Economics 341

Monetary and Fiscal Policy
Fall 2016
Jeffrey Parker

Course Information

Course Content
Class Format
Prerequisites
Office Hours
Exams and Other Assignments
Grading
Texts and Readings

Course Content

This course presents a broad examination of the economic literature on monetary, budget, and financial regulatory policies that governments can use to pursue macroeconomic goals such as steady growth, high employment, low inflation, and a stable financial system. The fields of monetary theory, macroeconomics, public finance, and political economy/public choice all contribute significantly to its content. Attention is given to theoretical models, empirical tests, and relevant institutional details of the U.S. and world economies. Among the specific issues discussed are alternative structures of monetary systems; banking, central banks, and regulation of the financial system; the effects of monetary and fiscal policy on output, employment, and inflation; inflation and disinflation; the macroeconomic implications of government budget deficits; and modern theories; evidence on the effects of fiscal policy; and theories of how political and economic considerations affect the formation of economic policies.

Back to top

Class Format

Much of the course is structured as a student-participation conference. The instructor will lecture when the material demands it. Students are expected to participate actively in class. The class will meet from 1:10 to 2:00 each Monday, Wednesday, and Friday throughout the semester, with a few minor exceptions. The instructor will need to miss the class scheduled for November 8. We will make up the missed class by extending class sessions on two other class days to 1:10-2:30, which should not pose conflicts because it remains within the same class block. The extended classes will be announced well in advance.

Back to top

Prerequisites

The formal prerequisite for this course is Economics 201: Introduction to Economic Analysis. Those who have taken Economics 304 or 314 (macroeconomics) or Econ 342 (international macro) will find that preparation useful, though it is not essential. Students will be expected to have some basic understanding of macroeconomic principles; supplementary readings will be available for those whose preparation may be inadequate. There is no mathematics prerequisite. Most of the analysis will be performed graphically though fundamental methods of calculus, statistics, and econometrics will appear from time to time, especially in the readings. A few readings are quite mathematical in nature, but students should be able to "read between the equations" to get a basic understanding of these models.

Back to top

Office Hours

The instructor will hold office hours in Vollum 229 on Mondays from 2:00 to 3:30pm and Tuesdays from 10:00 to 11:30am.
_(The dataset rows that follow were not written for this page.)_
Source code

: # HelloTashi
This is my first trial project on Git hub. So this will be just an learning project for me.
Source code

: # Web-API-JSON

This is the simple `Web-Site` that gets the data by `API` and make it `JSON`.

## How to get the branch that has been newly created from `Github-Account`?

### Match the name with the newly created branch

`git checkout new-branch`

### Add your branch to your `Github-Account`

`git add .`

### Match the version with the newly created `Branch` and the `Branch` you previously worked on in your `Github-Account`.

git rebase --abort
Students for whom these hours are inconvenient may make appointments at other times by contacting the instructor at extension 7308 or by email to parker@reed.edu.

Back to top

Exams and Other Assignments

Reading and Conference Participation. Students are responsible for the required reading on the reading list. In order to achieve a successful conference, reading must be done in a timely manner. While some classes may be more lecture-oriented, most will include periods of class discussion. All students should participate in the class discussion every day. If oral participation is not natural for you, it might help to think of a few questions or comments ahead of time as you do the reading. Then inject them at the appropriate moment in class.

Exams. There will be a mid-term exam roughly halfway through the course (planned for October 10) and a final exam at the end. Part or all of these exams may be take-home.

Policy Project. We will undertake an extended project involving an important current issue in macroeconomic policy. Past projects have focused on U.S. monetary policy and on the Greek/Euro crisis. 

Writing Assignments. In addition to the policy project, there will be several (3 or so) written assignments during the semester. These will be a mix of problem sets, policy essays, and perhaps summaries of papers.

Back to top

Grading

Grades will be based on all information the instructor has about your level of understanding of monetary and fiscal policy. This includes evidence from exams, assignments, projects, class participation, and individual discussions.

Back to top

Texts and Readings

Most of the readings for this class will be journal articles and chapters from books. All readings will be on reserve in the Reed Library or linked electronically from the online reading list on this Web site. The literature on monetary and fiscal policy is highly dynamic, with new papers being published (or discovered by the instructor) every week. It is quite likely that additional readings will be added or substituted on the reading list as the semester progresses. You are strongly advised to use the Web-based reading list on an ongoing basis rather than printing out the current version.